Face the class, walk around, speak at normal speed, and model the utterance for students to imitate. Produce the sounds in isolation, in isolated words, isolated phrases, and later in sentences. Finally produce them in communicative sentences. Ask the students to imitate your pronunciation. Generally speaking, production of sounds in isolation is for demonstration purposes only. It is always better to produce the sounds in words and phrases which can be easily explained and understood. The new sounds may be given in new words, but not in phrases and sentences which are not understood. Give the meaning for the item which is being drilled.
It is always better for the students to drill the words and phrases with their books or sheets open so that they will develop some sensitivity on their own to the correspondence between pronunciation and spelling.
Some of the simple exercises for the pronunciation of sounds are as follows: Prepare a list of the sounds used in English. Go through the list and model the same for the students. Ask them to imitate and repeat after you.
Prepare a list of admissible combination of sounds in English, go through the list, and model the same for the students. Ask them to imitate and repeat after you.
Prepare a list of very common words, write them as they are usually spelled in English, go through the list, model them for the students, and ask them to imitate and repeat after you.
Then select a few words from the list at random, ask the students to read them, keeping in their auditory memory the model you have provided earlier. In subsequent repetition drills, contrast a newly introduced sound with the one already mastered: pot:putt; lock:luck; rob:rub; duck:dock.

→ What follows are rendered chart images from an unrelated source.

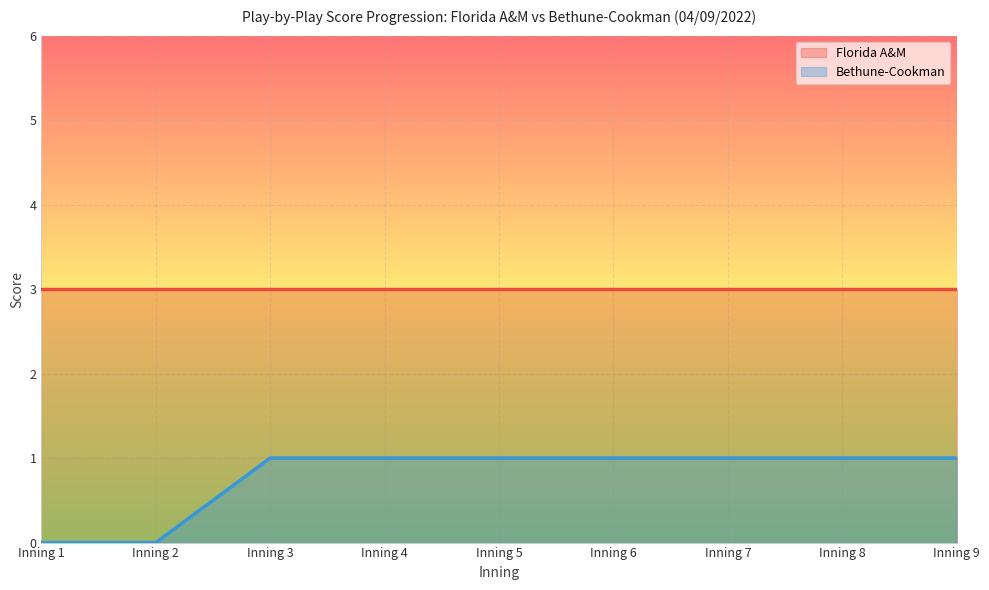

How many data points are less than 1?

2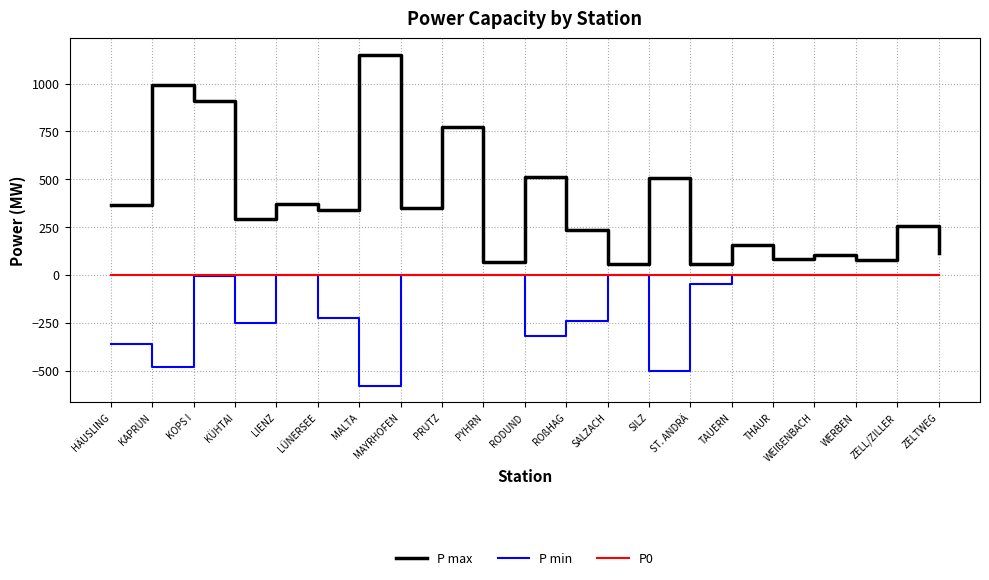

How many series are shown in this chart?

3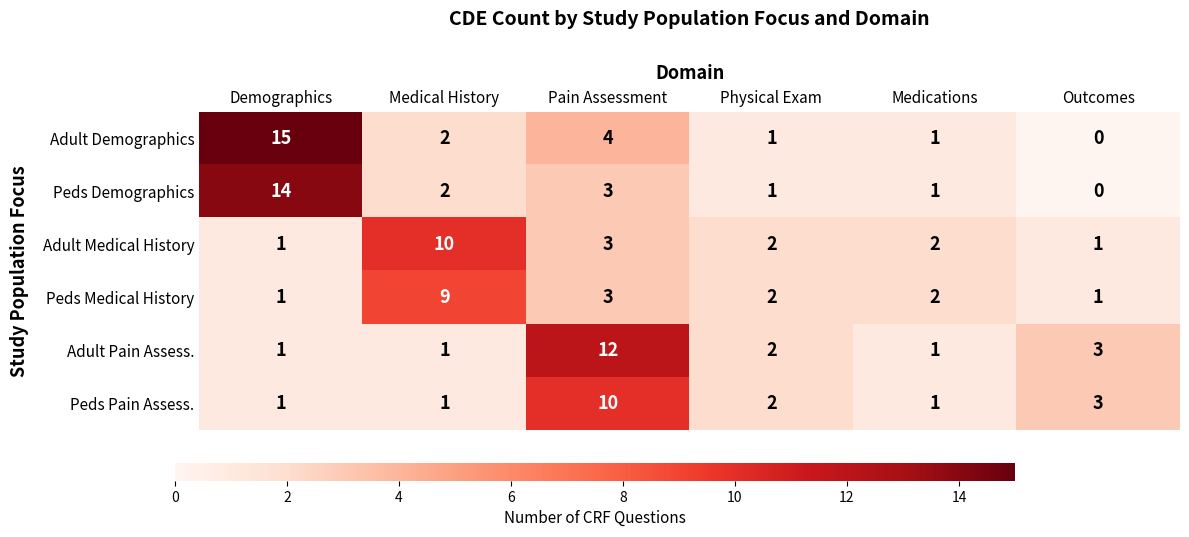

Where is Adult Demographics nearest to the value 7?

Pain Assessment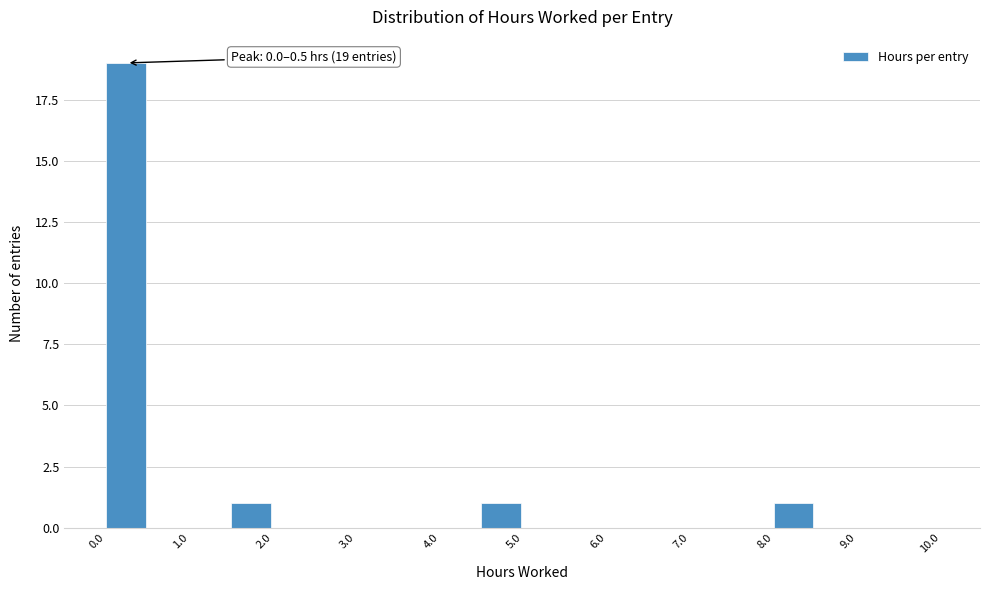

Which range on the x-axis has the tallest bar?

0.0 to 0.5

This may be followed by testing drills in which the teacher gives an item and the students recognize the sound in contrast to another. For example, the teacher gives bit and beat as the model. Then she gives words such as hit, heat, leave and live, and asks the students whether the given word resembles in its vowel with hit or heat. Note this kind of testing is more a testing of aural recognition than actual production. However, aural recognition is an important segment of actual production. Production and recognition should go hand in hand.